Coltrane here is a new sibyl, a new Dante Alighieri’s Beatrice who appears to lead us to a higher form of life.

The sought-after sobriety and “free” coldness, moreover, definitely prevent the degeneration of frequencies in a negative relationship that would place the listener in an illusory, oppressive or even gloomy “sentimentalistic” dimension; alienating him in a depiction devoid of truth in which he would be powerless like a sailor in front of the sirens’ song.

An “inner radio” is here tuned to the frequencies suitable to access the most integral voice of our interiority.

In the last two tracks the brushes of Rashied have the function of introduction, as if they wanted to start again from the earth, from the rhythm, from the basic pulsations that through this very modern drummer are able to lead a complex game that must remain accessible port, clean of intellectualism.

John Coltrane - Jupiter

If the integration of feminine qualities occurs in Venus, in Jupiter the complementary path is realized: the strength of wisdom from maturity, of courage, of objectivity.

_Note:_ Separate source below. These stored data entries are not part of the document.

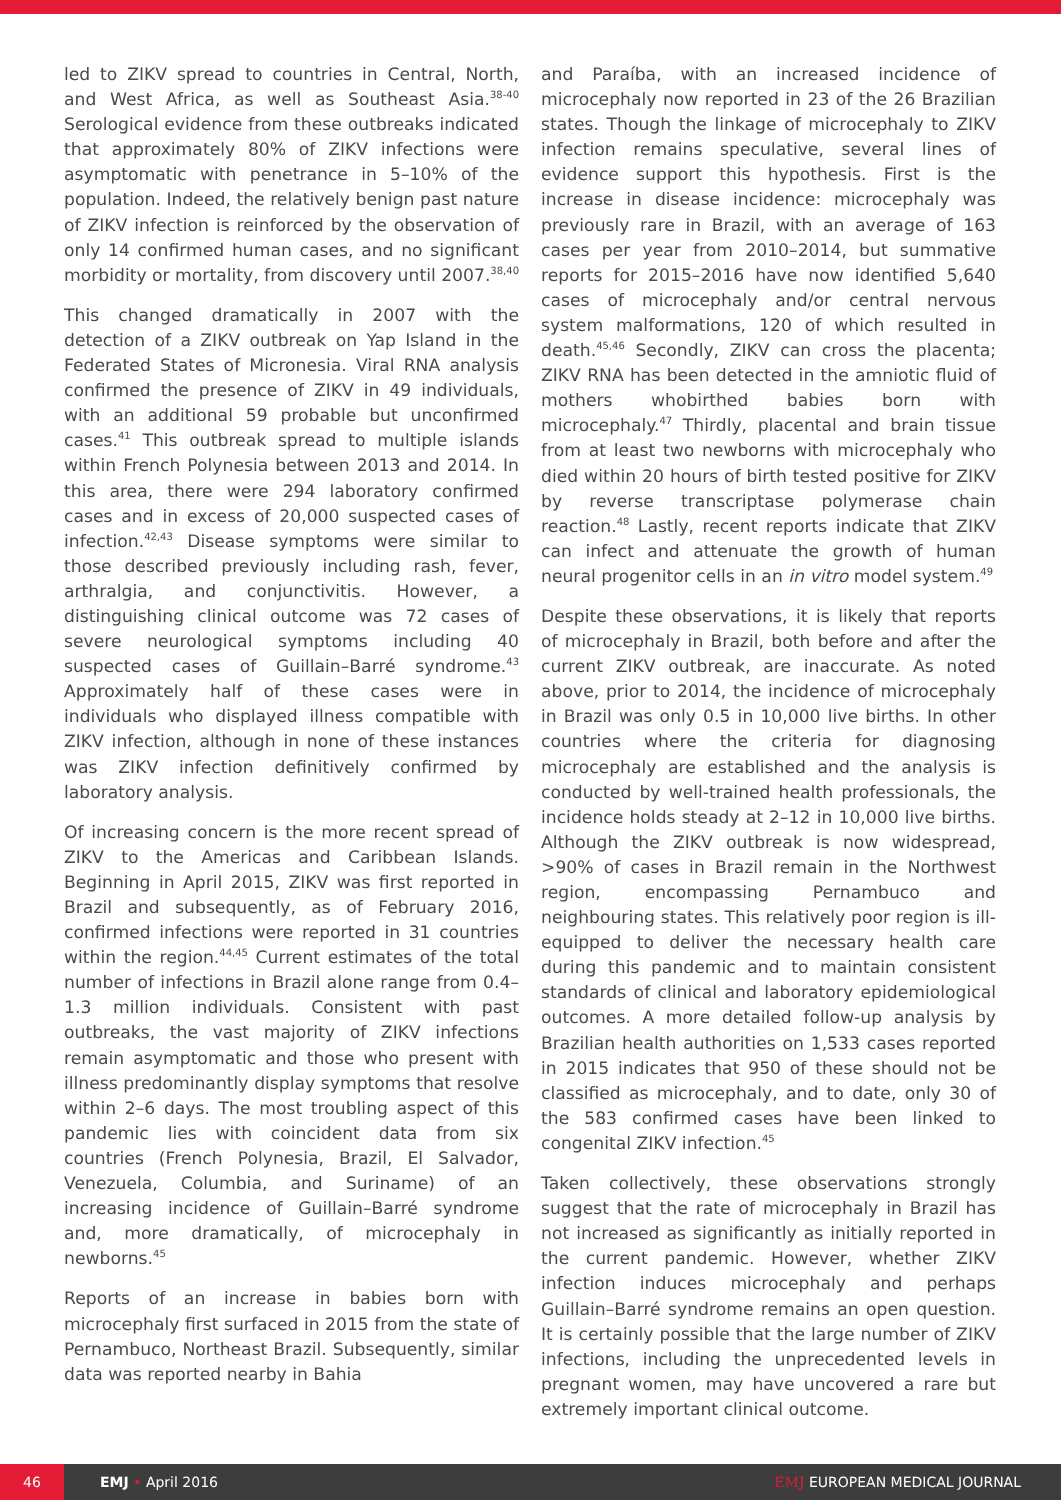led to ZIKV spread to countries in Central, North, and West Africa, as well as Southeast Asia.<sup>38-40</sup> Serological evidence from these outbreaks indicated that approximately 80% of ZIKV infections were asymptomatic with penetrance in 5–10% of the population. Indeed, the relatively benign past nature of ZIKV infection is reinforced by the observation of only 14 confirmed human cases, and no significant morbidity or mortality, from discovery until 2007.<sup>38,40</sup>
This changed dramatically in 2007 with the detection of a ZIKV outbreak on Yap Island in the Federated States of Micronesia. Viral RNA analysis confirmed the presence of ZIKV in 49 individuals, with an additional 59 probable but unconfirmed cases.<sup>41</sup> This outbreak spread to multiple islands within French Polynesia between 2013 and 2014. In this area, there were 294 laboratory confirmed cases and in excess of 20,000 suspected cases of infection.<sup>42,43</sup> Disease symptoms were similar to those described previously including rash, fever, arthralgia, and conjunctivitis. However, a distinguishing clinical outcome was 72 cases of severe neurological symptoms including 40 suspected cases of Guillain–Barré syndrome.<sup>43</sup> Approximately half of these cases were in individuals who displayed illness compatible with ZIKV infection, although in none of these instances was ZIKV infection definitively confirmed by laboratory analysis.
Of increasing concern is the more recent spread of ZIKV to the Americas and Caribbean Islands. Beginning in April 2015, ZIKV was first reported in Brazil and subsequently, as of February 2016, confirmed infections were reported in 31 countries within the region.<sup>44,45</sup> Current estimates of the total number of infections in Brazil alone range from 0.4–1.3 million individuals. Consistent with past outbreaks, the vast majority of ZIKV infections remain asymptomatic and those who present with illness predominantly display symptoms that resolve within 2–6 days. The most troubling aspect of this pandemic lies with coincident data from six countries (French Polynesia, Brazil, El Salvador, Venezuela, Columbia, and Suriname) of an increasing incidence of Guillain–Barré syndrome and, more dramatically, of microcephaly in newborns.<sup>45</sup>
Reports of an increase in babies born with microcephaly first surfaced in 2015 from the state of Pernambuco, Northeast Brazil. Subsequently, similar data was reported nearby in Bahia
and Paraíba, with an increased incidence of microcephaly now reported in 23 of the 26 Brazilian states. Though the linkage of microcephaly to ZIKV infection remains speculative, several lines of evidence support this hypothesis. First is the increase in disease incidence: microcephaly was previously rare in Brazil, with an average of 163 cases per year from 2010–2014, but summative reports for 2015–2016 have now identified 5,640 cases of microcephaly and/or central nervous system malformations, 120 of which resulted in death.<sup>45,46</sup> Secondly, ZIKV can cross the placenta; ZIKV RNA has been detected in the amniotic fluid of mothers whobirthed babies born with microcephaly.<sup>47</sup> Thirdly, placental and brain tissue from at least two newborns with microcephaly who died within 20 hours of birth tested positive for ZIKV by reverse transcriptase polymerase chain reaction.<sup>48</sup> Lastly, recent reports indicate that ZIKV can infect and attenuate the growth of human neural progenitor cells in an in vitro model system.<sup>49</sup>
Despite these observations, it is likely that reports of microcephaly in Brazil, both before and after the current ZIKV outbreak, are inaccurate. As noted above, prior to 2014, the incidence of microcephaly in Brazil was only 0.5 in 10,000 live births. In other countries where the criteria for diagnosing microcephaly are established and the analysis is conducted by well-trained health professionals, the incidence holds steady at 2–12 in 10,000 live births. Although the ZIKV outbreak is now widespread, >90% of cases in Brazil remain in the Northwest region, encompassing Pernambuco and neighbouring states. This relatively poor region is ill-equipped to deliver the necessary health care during this pandemic and to maintain consistent standards of clinical and laboratory epidemiological outcomes. A more detailed follow-up analysis by Brazilian health authorities on 1,533 cases reported in 2015 indicates that 950 of these should not be classified as microcephaly, and to date, only 30 of the 583 confirmed cases have been linked to congenital ZIKV infection.<sup>45</sup>
Taken collectively, these observations strongly suggest that the rate of microcephaly in Brazil has not increased as significantly as initially reported in the current pandemic. However, whether ZIKV infection induces microcephaly and perhaps Guillain–Barré syndrome remains an open question. It is certainly possible that the large number of ZIKV infections, including the unprecedented levels in pregnant women, may have uncovered a rare but extremely important clinical outcome.
46
EMJ • April 2016 EMJ EUROPEAN MEDICAL JOURNAL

The god Jupiter and his thunderbolts, developing a muscular phrasing, tight and never frantic.

Especially recognizable here is the architectural base on which the scales move (in particular the rain of “descendants”) and the tonal centers in their transpositions (a discourse that starts from Giant Steps); a construction that has become an authentic signature.

Here resides the Jungian “Animus”, closing the circle Anima-Animus, feminine and masculine.

Masculine as a synonym of determinateness, of the capacity to conclude a project, of fatality, ineluctability, irreducibility: Incomprehensible paths trace our irreducible, irreducible, irreducible life at last… What has to happen happens Giovanni Lindo Ferretti, singer and philosopher, used to psalmody.

Decisive in this work, in fact, is the friendship cultivated in his last years with the composer and musician Ravi Shankar: his spiritual poetics of acceptance gave Jupiter strength and resolution in death, which Coltrane saw as close and to which he never tried to escape, refusing treatment since the first diagnosis, years before.

Jupiter and its fullness are necessary to access the saturnalia, the unconscious.

Saturn

A lively drumming (saturnale in fact) introduces us to the final stage of a navigation that exploits the tides of our waking life, creating a vector microcosm in which Coltrane still enters without the ritual introduction of the bells: it is the last stage, the moorings are broken, the rituals are abandoned.

Saturn is the passage through the darkness (Hades), it is the mystery, the shadow. Our unconscious as a lunar landscape, real but with indefinite colors of which we as modern “Pierrot Lunaire” suffer inert influences despite the self-proclaimed rational independence.

An illusion that Coltran’s playing exorcises by touching all the points of his own personal tonal history: like a writing with a Schoenbergian concept, to integrate light and shadow, to arrive whole and fulfilled at the threshold of the definitive journey, at the threshold of the infinite Interstellar Space.